— What you should do —
All of the data goes into your copy exactly as written. Images do not.

━━ Study material ━━

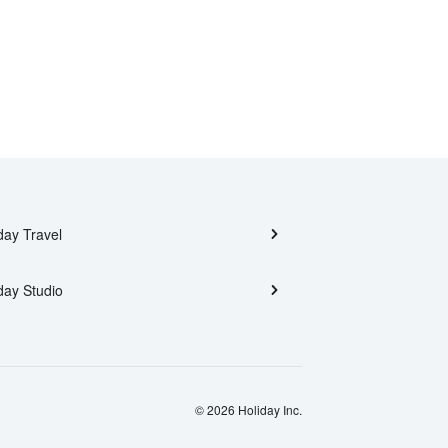
day Travel
day Studio
© 2026 Holiday Inc.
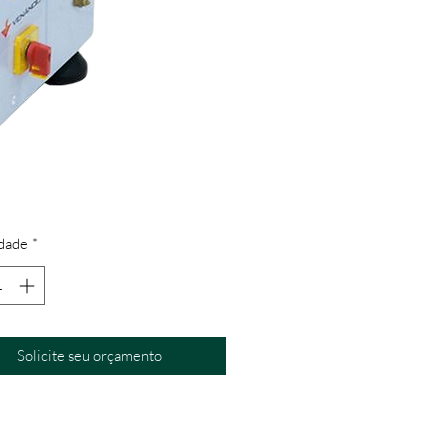
dade
*
Solicite seu orçamento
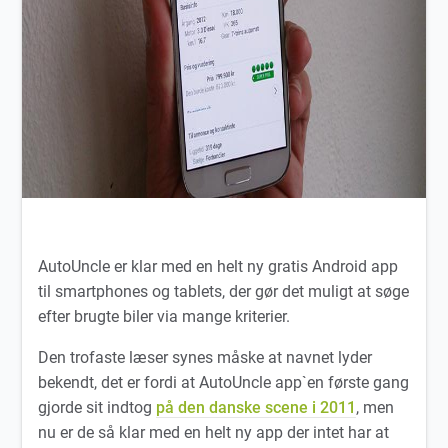
AutoUncle er klar med en helt ny gratis Android app
til smartphones og tablets, der gør det muligt at søge
efter brugte biler via mange kriterier.
Den trofaste læser synes måske at navnet lyder
bekendt, det er fordi at AutoUncle app`en første gang
gjorde sit indtog
på den danske scene i 2011
, men
nu er de så klar med en helt ny app der intet har at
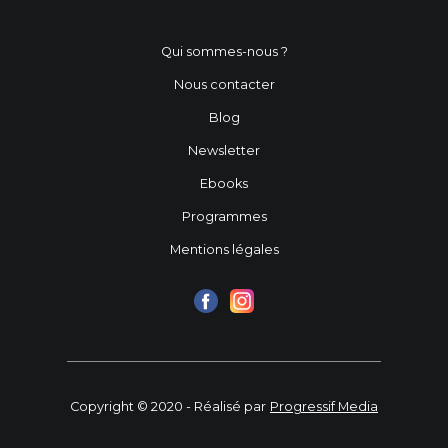
Qui sommes-nous ?
Nous contacter
Blog
Newsletter
Ebooks
Programmes
Mentions légales
Copyright © 2020 - Réalisé par
Progressif Media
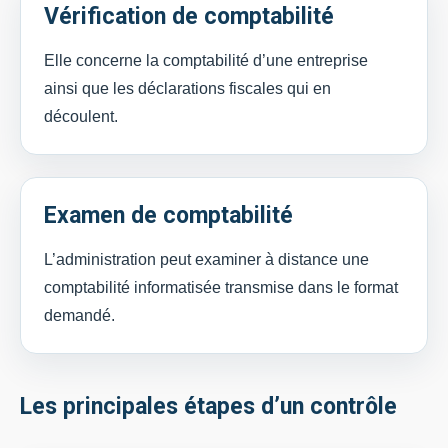
Vérification de comptabilité
Elle concerne la comptabilité d’une entreprise
ainsi que les déclarations fiscales qui en
découlent.
Examen de comptabilité
L’administration peut examiner à distance une
comptabilité informatisée transmise dans le format
demandé.
Les principales étapes d’un contrôle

━━━

— Exercise response —
day Travel
day Studio
© 2026 Holiday Inc.
dade
*
Solicite seu orçamento
AutoUncle er klar med en helt ny gratis Android app
til smartphones og tablets, der gør det muligt at søge
efter brugte biler via mange kriterier.
Den trofaste læser synes måske at navnet lyder
bekendt, det er fordi at AutoUncle app`en første gang
gjorde sit indtog
på den danske scene i 2011
, men
nu er de så klar med en helt ny app der intet har at
Qui sommes-nous ?
Nous contacter
Blog
Newsletter
Ebooks
Programmes
Mentions légales
Copyright © 2020 - Réalisé par
Progressif Media
Vérification de comptabilité
Elle concerne la comptabilité d’une entreprise
ainsi que les déclarations fiscales qui en
découlent.
Examen de comptabilité
L’administration peut examiner à distance une
comptabilité informatisée transmise dans le format
demandé.
Les principales étapes d’un contrôle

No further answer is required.